Bayer sensor
never heard of it? By the way, the term has nothing to do with the chemical company of the same name. Here’s a brief explanation of what it’s all about:
Normally, the light-sensitive pixels of digital camera sensors cannot distinguish colors; they only “see” brightness. Therefore, in order to distinguish colors, color filters are placed in front of the individual light-sensitive photocells of the sensor chip, which then only allow light of the relevant color to pass through. Corresponding to the three color-sensitive cones of our retina, these color filters are red, green and blue (RGB). Most sensors use a “Bayer” arrangement in a 2x2 grid, which consists of one red, one blue and two green filters. Green is used twice, since our eye is particularly sensitive in this area.

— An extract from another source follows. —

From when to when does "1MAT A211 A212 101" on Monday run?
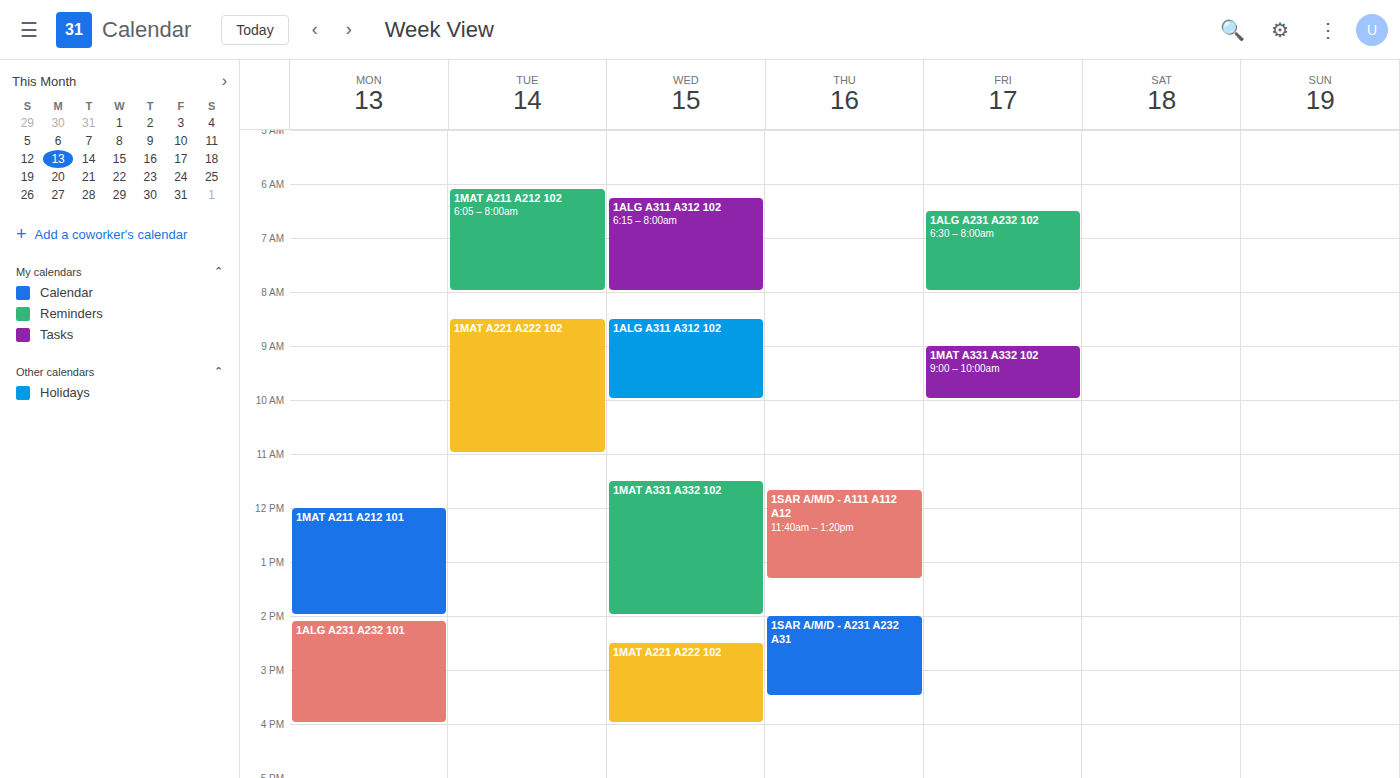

Wikipedia writes about this:
A Bayer filter mosaic is a color filter array (CFA) for arranging RGB color filters on a square grid of photosensors. Its particular arrangement of color filters is used in most single-chip digital image sensors used in digital cameras, camcorders, and scanners to create a color image. The filter pattern is half green, one quarter red and one quarter blue. It is named after its inventor, Bryce Bayer of Eastman Kodak. Bayer is also known for his recursively defined matrix used in ordered dithering.
The color filter arrangement then looks like this:
Therefore, it becomes clear that the sensor resolution of the individual colors must always be lower than the total resolution. The cameras or the RAW converters calculate the color of each individual pixel with more or less suitable algorithms from the color distribution of the adjacent pixels, which never fits to 100%. Effectively, therefore, the color channel green offers only half and the other color channels only a quarter of the specified sensor resolution. This is usually not a big problem, because our eye does not handle this in a fundamentally different way. Our retina contains significantly fewer color-sensitive cells (approx. 6 million so-called cones) than brightness-sensitive cells (approx. 110 million so-called rods).
By the way, although the Bayer design is by far the most common sensor design, there are other ways to teach color vision to color blind sensors.
Fujifilm, for example, uses a different color matrix in its X-Trans sensors:
Sigma has also developed the so-called Foveon sensor, in which the color filters are arranged one behind the other to ensure a finer color resolution.